Teks Arab, terjemahan, dan hikmah pelajaran

ID: 66236 | Sahih
HR. Muslim
عَنْ أَبِي هُرَيْرَةَ رضي الله عنه قَالَ: قَالَ رَسُولُ اللهِ صَلَّى اللهُ عَلَيْهِ وَسَلَّمَ: «إِنَّ اللهَ يَرْضَى لَكُمْ ثَلَاثًا، وَيَكْرَهُ لَكُمْ ثَلَاثًا، فَيَرْضَى لَكُمْ: أَنْ تَعْبُدُوهُ، وَلَا تُشْرِكُوا بِهِ شَيْئًا، وَأَنْ تَعْتَصِمُوا بِحَبْلِ اللهِ جَمِيعًا وَلَا تَفَرَّقُوا، وَيَكْرَهُ لَكُمْ: قِيلَ وَقَالَ، وَكَثْرَةَ السُّؤَالِ، وَإِضَاعَةِ الْمَالِ».
Terjemahan:
Abu Hurairah -raḍiyallāhu 'anhu- meriwayatkan, Rasulullah ﷺ bersabda, "Sungguh Allah meridai bagi kalian tiga perkara dan membenci bagi kalian tiga perkara. Allah rida bila kalian beribadah kepada-Nya, tidak menyekutukan-Nya dengan sesuatu pun, dan berpegang teguh dengan tali Allah seluruhnya dan tidak berpecah belah. Allah benci bagi kalian berdesas-desus (banyak bicara), banyak bertanya, dan menyia-nyiakan harta."
Hikmah & Pelajaran
1- Allah Ta'ala mencintai pada hamba-Nya keikhlasan dalam beribadah dan membenci perbuatan kufur kepada-Nya.

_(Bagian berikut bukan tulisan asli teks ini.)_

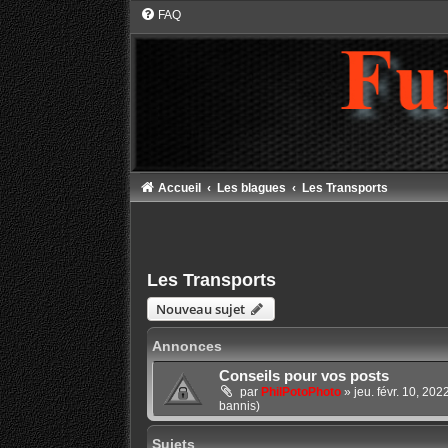
FAQ
Accueil
Les blagues
Les Transports
Les Transports
Nouveau sujet
Annonces
Conseils pour vos posts
par
PhilPotoPhoto
»
jeu. févr. 10, 20
bannis)
Sujets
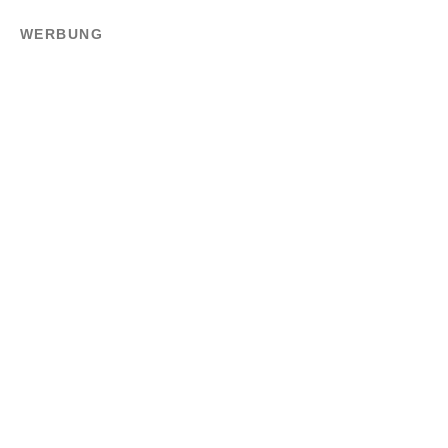
WERBUNG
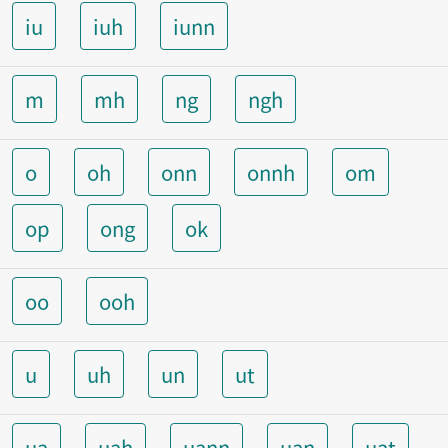
iu
iuh
iunn
m
mh
ng
ngh
o
oh
onn
onnh
om
op
ong
ok
oo
ooh
u
uh
un
ut
ua
uah
uann
uan
uat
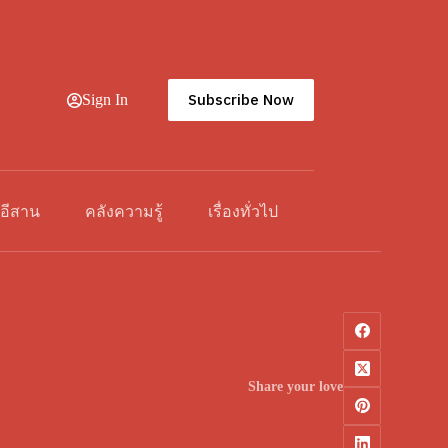
Subscribe Now
Sign In
วอีสาน
คลังความรู้
เรื่องทั่วไป
Share your love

2- Mendorong untuk berpegang teguh dengan tali Allah Ta'ala karena di dalamnya terkandung persatuan dan kebersamaan.
3- Anjuran terhadap kebersamaan, perintah untuk membersamainya, dan menyatukan barisannya, serta larangan melakukan perpecahan dan perselisihan yang merupakan kebalikannya.
4- Larangan banyak berbicara pada sesuatu yang tidak bermanfaat; jika merupakan perkara mubah maka di dalamnya terkandung menyia-nyiakan waktu, tetapi jika merupakan perkara haram maka akan mendatangkan banyak dosa.
5- Tidak masuk jauh untuk mengetahui berita manusia, mencari tahu seluk-beluk mereka dan menceritakan perkataan dan perbuatan mereka.
6- Larangan banyak meminta harta orang lain.
7- Haramnya menyia-nyiakan harta dan anjuran memeliharanya pada hal yang berguna.